En conclusion, il convient de comprendre les mécanismes en jeu. Traditionnellement, le taux d'imposition sur les sociétés était très proche du taux supérieur de l'IR en France, soit 50 %, jusqu'au milieu des années 1980. Dans ces conditions, l'intérêt à ne jamais se distribuer ses revenus était très faible. Mais les dispositifs de rattrapage de l'IR ont baissé en même temps que l'IS : ce dernier a suivi la baisse des droits de donation, notamment sur les parts sociales, mais aussi l'accroissement du nombre d'abattements sur les plus-values taxables.
En réalité, nos résultats incluent au numérateur les droits perçus sur les plus-values réalisées, l' exit tax et les impôts payés sur les dividendes effectivement distribués. La seule chose que nous ne sommes pas en mesure de calculer et que nous devons simuler est le paiement des droits de donation potentiels sur ces revenus non distribués. En effet, les données n'existent pas : nous ne pouvons pas relier les droits de donation payés par les individus aux feuilles d'impôts personnelles. Cette simulation réaliste prend en compte les dispositifs d'exonération disponibles, notamment pour les parts sociales.
Par conséquent, il faut comprendre que ce mécanisme est récent, il y a environ une trentaine d'années. La concurrence fiscale dans tous les pays a permis en quelque sorte de bénéficier de taux effectifs plus bas lorsque l'on peut loger ses revenus dans des holdings. Il ne s'agit pas de dire que la France est plus un paradis fiscal que ses voisins en Europe : si l'on faisait la même étude dans d'autres pays européens, les résultats seraient probablement similaires.
Ensuite, cela signifie que certaines solutions régulièrement évoquées s'avèrent en réalité ineffectives. Le débat porte traditionnellement en France sur les taux d'imposition personnels, en faisant comme si la partie relative aux sociétés n'existait pas. Si l'on augmente les taux du barème de l'imposition sur le revenu, ce qui a été réalisé par exemple en 2013, les comportements de distribution vont être modifiés. En 2013, lorsque le taux d'imposition sur les dividendes a été augmenté, les reports ont à nouveau explosé et les distributions se sont interrompues de manière si ample que cela a été perçu en comptabilité nationale. Cette option ne fonctionne donc pas si on ne change pas la base.
L'option de l'ISF a également été proposée, en partant du principe qu'il vaut mieux taxer le patrimoine que les revenus pour les très hauts revenus, puisqu'on le mesure mieux. Le problème tient au fait que le patrimoine est plus difficile à liquider que les revenus non distribués. Et le juge constitutionnel a régulièrement écarté l'intégration dans le périmètre du plafonnement des revenus latents et donc non disponibles pour leurs bénéficiaires.
Il convient donc de raisonner au niveau des sociétés et de comprendre les options possibles pour faire en sorte que les revenus logés dans les holdings subissent une imposition plus importante.
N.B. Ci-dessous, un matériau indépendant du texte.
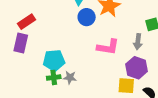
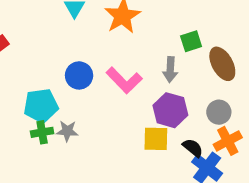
blue circle: (87, 17) -> (79, 75), moved
pink L-shape: (108, 47) -> (124, 80), turned 40

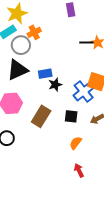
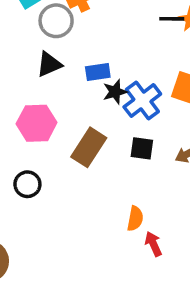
black triangle: (17, 70) -> (49, 64), size x0.7
blue cross: (84, 91) -> (142, 100), moved
orange semicircle: (76, 143) -> (135, 219), moved, turned 152

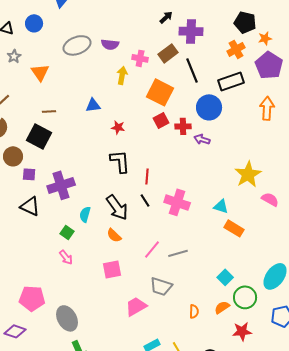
Aux États-Unis, il est beaucoup moins intéressant d'organiser des holdings intermédiaires. De fait, les grands entrepreneurs ne mettent pas en place ce genre d'organisation car il existe une surtaxe spécifique sur les holdings à visée purement financière. Par conséquent, cet impôt dissuasif permet d'empêcher le système des holdings intermédiaires.
On pourrait penser mettre en place une taxe similaire en France, mais cela ne respecterait pas une directive européenne bien établie sur la non-taxation des dividendes « mère-fille ». Cette directive s'est d'ailleurs inspirée d'une disposition française en place depuis les années 1920. Le droit européen a donc suivi le droit français : il existe une tradition française de ne pas taxer les holdings mère-fille.
La solution la plus ambitieuse consisterait à mettre en transparence fiscalement les revenus des sociétés contrôlées par les actionnaires qui contrôlent la politique de distribution de ces entreprises. Ce système est d'ailleurs déjà en place, y compris en France, pour les sociétés de personnes. Dans un tel système, la question consiste à définir le niveau de contrôle effectif requis pour qu'un bénéfice de société soit réputé être un revenu dont dispose le foyer fiscal actionnaire. Il existe donc des questions de mise en place que nous ne prétendons pas résoudre : nous voulons simplement mettre sur la table les options qui n'ont pas fonctionné, les options utilisées dans d'autres pays et les options potentiellement utilisables sous réserve de conditions, en France.